Putting this back into our formula for h above, we obtain:

h = h_{initial}
+ v_{avg }t_{final} = h_{initial} + (- 1/2 g t_{final
}) x t_{final}

or,

h = h_{initial}
- 1/2 g (t_{final})^{2}

So now we have figured out some really
significant - that the books height decreases according to the *square* of
the time. This is exactly what always occurs to a position variable for
something under *constant* acceleration.

Now you can actually begin to
understand the energy equation above, that is, ** Total Energy
= m g h + 1/2 m v ^{2 }= **

Now, to actually get the energy
equation, we just rearrange our new formula (h
= h_{initial} - 1/2 g (t_{final})^{2}),
and also a formula relating t_{final
}and v, (that is, v = g t_{final
}) to eliminate the explicit appearance of
t_{final }in the
equation.

First, we move the
term containing t_{final }to the left side (for those who want rigor,
this is accomplished by *adding* 1/2 g (t_{final})^{2} to
both sides).
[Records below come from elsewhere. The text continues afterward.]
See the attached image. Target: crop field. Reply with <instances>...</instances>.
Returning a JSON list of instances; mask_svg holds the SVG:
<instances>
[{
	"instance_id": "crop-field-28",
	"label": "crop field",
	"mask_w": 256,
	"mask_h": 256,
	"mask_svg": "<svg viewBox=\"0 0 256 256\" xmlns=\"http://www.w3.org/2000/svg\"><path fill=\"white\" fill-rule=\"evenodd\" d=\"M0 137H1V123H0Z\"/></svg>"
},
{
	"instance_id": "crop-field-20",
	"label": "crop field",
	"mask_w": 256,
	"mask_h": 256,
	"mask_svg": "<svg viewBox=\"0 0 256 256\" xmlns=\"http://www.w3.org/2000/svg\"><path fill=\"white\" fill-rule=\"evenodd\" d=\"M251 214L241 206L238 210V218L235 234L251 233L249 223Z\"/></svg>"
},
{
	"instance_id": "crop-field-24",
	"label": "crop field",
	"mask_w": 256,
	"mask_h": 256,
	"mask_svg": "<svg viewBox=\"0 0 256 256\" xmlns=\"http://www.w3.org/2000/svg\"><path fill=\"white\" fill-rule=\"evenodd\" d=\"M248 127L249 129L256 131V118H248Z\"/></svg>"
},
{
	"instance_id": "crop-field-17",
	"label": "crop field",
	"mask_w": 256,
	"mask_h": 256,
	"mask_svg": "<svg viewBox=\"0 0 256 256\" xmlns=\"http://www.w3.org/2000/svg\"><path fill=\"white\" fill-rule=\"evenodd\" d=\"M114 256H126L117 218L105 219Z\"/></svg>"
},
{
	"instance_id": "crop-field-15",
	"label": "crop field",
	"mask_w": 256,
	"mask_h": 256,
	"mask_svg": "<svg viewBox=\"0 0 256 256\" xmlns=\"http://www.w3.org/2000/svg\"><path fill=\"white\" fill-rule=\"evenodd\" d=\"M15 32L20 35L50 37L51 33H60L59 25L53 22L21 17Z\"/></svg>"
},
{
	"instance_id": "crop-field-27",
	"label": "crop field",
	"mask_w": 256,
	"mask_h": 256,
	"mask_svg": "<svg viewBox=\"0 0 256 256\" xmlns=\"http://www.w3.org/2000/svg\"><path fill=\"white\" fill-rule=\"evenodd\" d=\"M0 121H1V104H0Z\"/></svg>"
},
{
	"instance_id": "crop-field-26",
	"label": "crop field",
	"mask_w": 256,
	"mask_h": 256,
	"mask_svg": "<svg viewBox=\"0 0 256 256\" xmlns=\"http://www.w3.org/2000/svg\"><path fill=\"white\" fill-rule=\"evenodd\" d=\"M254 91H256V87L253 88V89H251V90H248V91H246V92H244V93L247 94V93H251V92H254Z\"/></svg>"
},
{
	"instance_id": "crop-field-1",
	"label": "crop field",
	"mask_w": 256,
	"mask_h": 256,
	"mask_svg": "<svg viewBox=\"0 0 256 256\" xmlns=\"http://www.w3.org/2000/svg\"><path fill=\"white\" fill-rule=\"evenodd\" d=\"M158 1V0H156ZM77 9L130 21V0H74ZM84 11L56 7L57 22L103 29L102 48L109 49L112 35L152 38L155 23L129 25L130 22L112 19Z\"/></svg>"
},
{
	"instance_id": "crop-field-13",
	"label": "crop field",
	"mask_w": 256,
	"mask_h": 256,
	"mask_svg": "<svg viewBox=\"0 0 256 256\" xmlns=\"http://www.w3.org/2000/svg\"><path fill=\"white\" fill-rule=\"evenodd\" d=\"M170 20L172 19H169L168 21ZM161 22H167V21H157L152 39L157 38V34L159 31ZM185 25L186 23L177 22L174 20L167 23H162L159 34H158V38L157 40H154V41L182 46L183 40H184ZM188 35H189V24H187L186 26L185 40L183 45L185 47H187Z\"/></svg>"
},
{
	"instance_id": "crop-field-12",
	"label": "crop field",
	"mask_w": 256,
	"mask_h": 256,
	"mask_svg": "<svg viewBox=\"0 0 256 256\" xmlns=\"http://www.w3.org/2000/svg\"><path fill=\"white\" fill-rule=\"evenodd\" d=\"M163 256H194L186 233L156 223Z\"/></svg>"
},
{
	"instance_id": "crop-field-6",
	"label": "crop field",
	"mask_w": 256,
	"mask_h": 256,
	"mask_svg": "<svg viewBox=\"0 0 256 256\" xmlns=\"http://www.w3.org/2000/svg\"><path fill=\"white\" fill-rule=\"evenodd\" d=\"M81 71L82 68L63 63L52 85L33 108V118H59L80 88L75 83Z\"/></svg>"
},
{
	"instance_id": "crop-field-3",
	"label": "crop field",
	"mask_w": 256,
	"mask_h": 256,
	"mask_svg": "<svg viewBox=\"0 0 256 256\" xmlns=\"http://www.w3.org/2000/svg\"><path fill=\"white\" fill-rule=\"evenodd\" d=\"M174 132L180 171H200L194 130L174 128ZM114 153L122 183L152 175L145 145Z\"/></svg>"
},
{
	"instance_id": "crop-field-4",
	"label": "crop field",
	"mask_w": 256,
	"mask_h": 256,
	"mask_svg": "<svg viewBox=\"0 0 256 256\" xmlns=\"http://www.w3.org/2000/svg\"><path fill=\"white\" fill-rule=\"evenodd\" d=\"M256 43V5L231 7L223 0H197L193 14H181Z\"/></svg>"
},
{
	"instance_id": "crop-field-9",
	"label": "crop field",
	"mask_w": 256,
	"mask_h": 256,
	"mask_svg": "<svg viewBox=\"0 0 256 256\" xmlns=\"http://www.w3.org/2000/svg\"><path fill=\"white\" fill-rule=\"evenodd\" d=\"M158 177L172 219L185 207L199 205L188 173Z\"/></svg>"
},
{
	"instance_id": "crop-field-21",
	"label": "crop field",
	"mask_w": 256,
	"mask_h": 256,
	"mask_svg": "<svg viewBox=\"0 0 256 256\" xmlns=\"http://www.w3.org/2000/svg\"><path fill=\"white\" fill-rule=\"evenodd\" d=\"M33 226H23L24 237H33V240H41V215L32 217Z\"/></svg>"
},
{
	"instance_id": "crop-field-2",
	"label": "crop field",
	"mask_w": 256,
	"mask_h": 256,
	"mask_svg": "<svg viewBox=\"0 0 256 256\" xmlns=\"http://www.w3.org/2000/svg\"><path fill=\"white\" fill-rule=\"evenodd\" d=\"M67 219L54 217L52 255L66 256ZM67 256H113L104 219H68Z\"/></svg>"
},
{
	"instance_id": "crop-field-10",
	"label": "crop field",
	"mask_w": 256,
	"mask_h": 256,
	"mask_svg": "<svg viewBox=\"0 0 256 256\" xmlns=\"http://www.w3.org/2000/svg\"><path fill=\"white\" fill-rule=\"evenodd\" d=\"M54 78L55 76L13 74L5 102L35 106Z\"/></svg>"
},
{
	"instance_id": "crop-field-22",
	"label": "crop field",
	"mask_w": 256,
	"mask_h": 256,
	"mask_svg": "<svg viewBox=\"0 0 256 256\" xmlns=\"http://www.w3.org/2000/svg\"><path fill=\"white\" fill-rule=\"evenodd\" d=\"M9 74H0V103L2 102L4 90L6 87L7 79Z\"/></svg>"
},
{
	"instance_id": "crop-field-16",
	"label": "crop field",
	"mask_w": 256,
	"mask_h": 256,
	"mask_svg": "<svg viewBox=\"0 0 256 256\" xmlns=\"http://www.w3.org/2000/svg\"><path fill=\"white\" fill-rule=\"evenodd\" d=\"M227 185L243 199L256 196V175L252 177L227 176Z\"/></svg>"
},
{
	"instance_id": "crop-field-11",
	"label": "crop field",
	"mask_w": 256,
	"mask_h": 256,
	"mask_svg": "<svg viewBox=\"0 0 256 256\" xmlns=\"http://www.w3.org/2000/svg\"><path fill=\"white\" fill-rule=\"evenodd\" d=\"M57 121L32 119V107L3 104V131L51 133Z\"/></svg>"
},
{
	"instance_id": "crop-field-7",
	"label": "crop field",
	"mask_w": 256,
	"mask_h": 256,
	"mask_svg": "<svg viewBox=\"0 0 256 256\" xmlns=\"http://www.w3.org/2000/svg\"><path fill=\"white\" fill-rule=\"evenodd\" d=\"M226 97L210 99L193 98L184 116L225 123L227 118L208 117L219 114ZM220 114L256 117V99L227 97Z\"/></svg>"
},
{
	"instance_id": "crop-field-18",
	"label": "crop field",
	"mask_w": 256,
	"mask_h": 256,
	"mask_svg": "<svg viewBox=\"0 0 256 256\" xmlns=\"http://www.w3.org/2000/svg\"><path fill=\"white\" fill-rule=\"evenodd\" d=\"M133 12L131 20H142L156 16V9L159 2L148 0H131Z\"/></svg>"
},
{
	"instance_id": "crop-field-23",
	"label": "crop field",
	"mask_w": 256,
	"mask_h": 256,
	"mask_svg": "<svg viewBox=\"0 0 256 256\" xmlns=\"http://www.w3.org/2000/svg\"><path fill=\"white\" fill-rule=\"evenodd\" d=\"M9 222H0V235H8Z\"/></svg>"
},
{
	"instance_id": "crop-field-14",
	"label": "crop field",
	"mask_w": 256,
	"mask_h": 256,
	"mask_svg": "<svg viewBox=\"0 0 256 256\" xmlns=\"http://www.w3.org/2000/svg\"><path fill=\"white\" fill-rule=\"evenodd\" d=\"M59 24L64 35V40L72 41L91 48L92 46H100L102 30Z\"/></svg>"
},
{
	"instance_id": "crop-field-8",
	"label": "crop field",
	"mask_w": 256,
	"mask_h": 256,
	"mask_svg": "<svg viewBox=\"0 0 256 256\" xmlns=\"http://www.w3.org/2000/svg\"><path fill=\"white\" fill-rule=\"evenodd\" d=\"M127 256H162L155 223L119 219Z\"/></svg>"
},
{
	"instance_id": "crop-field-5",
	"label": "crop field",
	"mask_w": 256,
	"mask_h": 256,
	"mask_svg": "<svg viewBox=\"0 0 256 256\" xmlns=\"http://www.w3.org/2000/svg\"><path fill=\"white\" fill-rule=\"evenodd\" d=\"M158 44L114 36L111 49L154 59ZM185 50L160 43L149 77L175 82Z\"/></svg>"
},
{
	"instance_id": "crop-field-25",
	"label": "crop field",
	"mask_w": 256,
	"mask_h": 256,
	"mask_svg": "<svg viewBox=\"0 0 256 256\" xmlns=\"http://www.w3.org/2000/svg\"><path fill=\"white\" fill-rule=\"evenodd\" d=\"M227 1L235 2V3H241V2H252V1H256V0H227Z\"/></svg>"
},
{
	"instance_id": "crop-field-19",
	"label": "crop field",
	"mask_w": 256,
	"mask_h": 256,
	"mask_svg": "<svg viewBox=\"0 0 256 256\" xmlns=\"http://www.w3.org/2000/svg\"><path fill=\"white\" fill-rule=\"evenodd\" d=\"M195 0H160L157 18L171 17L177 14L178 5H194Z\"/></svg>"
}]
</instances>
We obtain:

h + 1/2 g (t_{final})^{2
}= h_{initial}

Now note that we have

v = - g t_{final }

(This is just the
formula for the instantaneous velocity, as above, at the particular time t_{final
.})

We can rearrange this to read:

t_{final }=
- v_{avg }/ g.

Substitute this
expression into h + 1/2 g (t_{final})^{2 }= h_{initial},
we obtain:

h + 1/2 g (- v_{avg
}/ g)^{2 }= h_{initial}

We're almost there!

The second term simplifies:

1/2 g ( - v_{avg }/
g)^{2 } = 1/2 (v_{avg})^{2
}/ g

(Note that the -1 dissappears because it gets squared)

Now our equation now reads:

h + 1 / 2 (v_{avg})^{2
}/ g = h_{initial}

Now we simply multiply both sides through by mg (just the mass times acceleration - a constant), to get

m g h + 1/2 m v^{2
}= m g h_{initial}

This is our hard-earned energy equation! Note that the right hand side is a constant - its the initial potential energy (which equals the total potential energy).